Pourquoi l'Europe n'a plus de vrais leaders ?

La succession d’échéances électorales au sein des pays de l’Union Européenne s’avère très affaiblissante pour le processus de décision des 27. Angela Merkel en Allemagne, et Nicolas Sarkozy, en France, viennent d’essuyer des résultats défavorables à de récentes élections. Au Portugal, le premier ministre socialiste, José Sócrates, a démissionné lorsque le parlement a refusé de valider sa politique d’austérité. Silvio Berlusconi a des ennuis avec la justice pour une affaire de mœurs. José Luis Rodríguez Zapatero est dorénavant impopulaire en Espagne. Au Danemark, en Finlande, en Suède et en Hollande, les partis anti-Europe ont le vent en poupe. Et en Belgique, nous nous sommes contentés d’un gouvernement provisoire depuis bientôt un an.

Ces derniers temps, les sommets européens ressemblent de plus en plus à un hôpital rempli de bras cassés, et même de patients alités en phase terminale, écrit Charlemagne dans The Economist, et ce n’est pas étonnant que l’Europe échoue à trouver des remèdes à ses crises de dette souveraine.

Cependant, la confrontation avec les enjeux nationaux et les échéances électorales ont toujours fait la pluie et le beau temps en Europe. L’année dernière, des décisions de fermeté budgétaires d’une dureté sans précédent ont été prises.

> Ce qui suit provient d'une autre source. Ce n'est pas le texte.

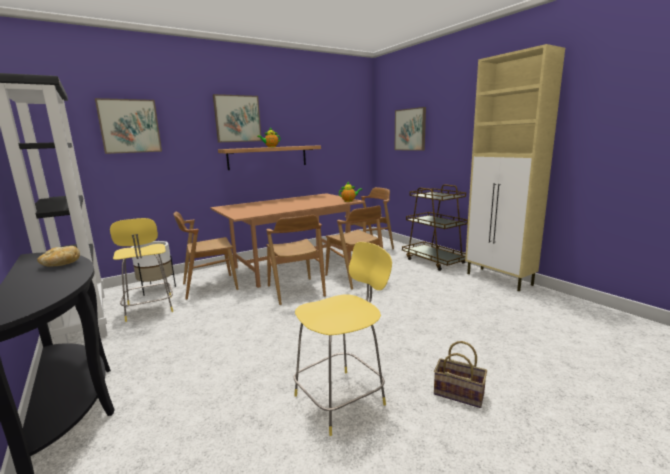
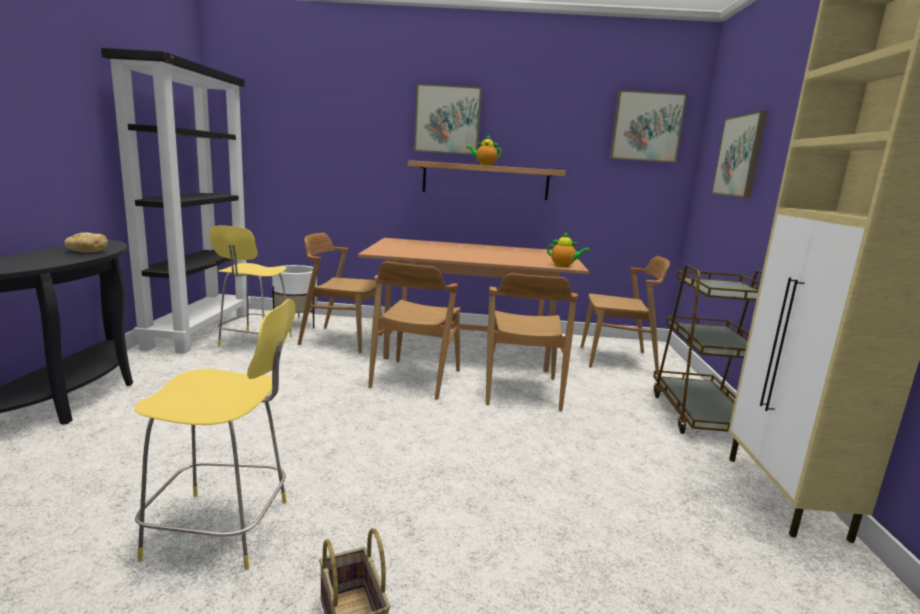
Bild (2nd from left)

Alors, pourquoi les dirigeants européens sont-ils aussi affaiblis ? D’une certaine manière, une certaine fatigue politique commence à se faire jour. Berlusconi est dans son troisième mandat de premier ministre. M. Socrates et Mme Merkel sont en place depuis six ans. La crise a secoué tous les pays, qu’ils soient les prêteurs ou ceux à qui l’on demande de mener des politiques d’austérité très sévères. Mais d’autres phénomènes sont à l’œuvre : les partis traditionnels sont affaiblis avec le déclin des politiques fondées sur les classes sociales. La classe ouvrière européenne a été décimée avec la mondialisation et les partis chrétiens ont été emportés par le déclin de l'Eglise. Le communisme a disparu en même temps que le Mur de Berlin.

La fragmentation et les désillusions ouvrent des brèches dans lesquelles de plus petits partis s’engouffrent, qu’ils soient Verts, régionaux, ou populistes d’extrême droite. Et cette atomisation rend difficile l’établissement d’une majorité de gouvernement, d’autant plus qu’une fois en place, les leaders perdent rapidement leur popularité, ainsi que l’a démontré Peter Mair de l'Institut universitaire européen de Florence. Et ce d’autant plus parce que leurs décisions sont prises à Bruxelles. C’est l’immobilisme.

Comment changer cet état de fait ? Les institutions de Bruxelles pourraient renforcer l'influence des parlements nationaux dans leur processus de décisions pour augmenter la démocratie au sein des 27. Les dirigeants politiques doivent comprendre que leurs électeurs réagissent de façon moins tribale qu’autrefois, ils sont plus critique et détectent les hypocrisies. Si M. Sarkozy changeait moins d’avis, si Mme Merkel était un peu moins sujette à la panique, M. Zapatero plus convaincant et si M. Berlusconi tenait moins d’un bouffon, l'Europe serait moins handicapée, conclut Charlemagne.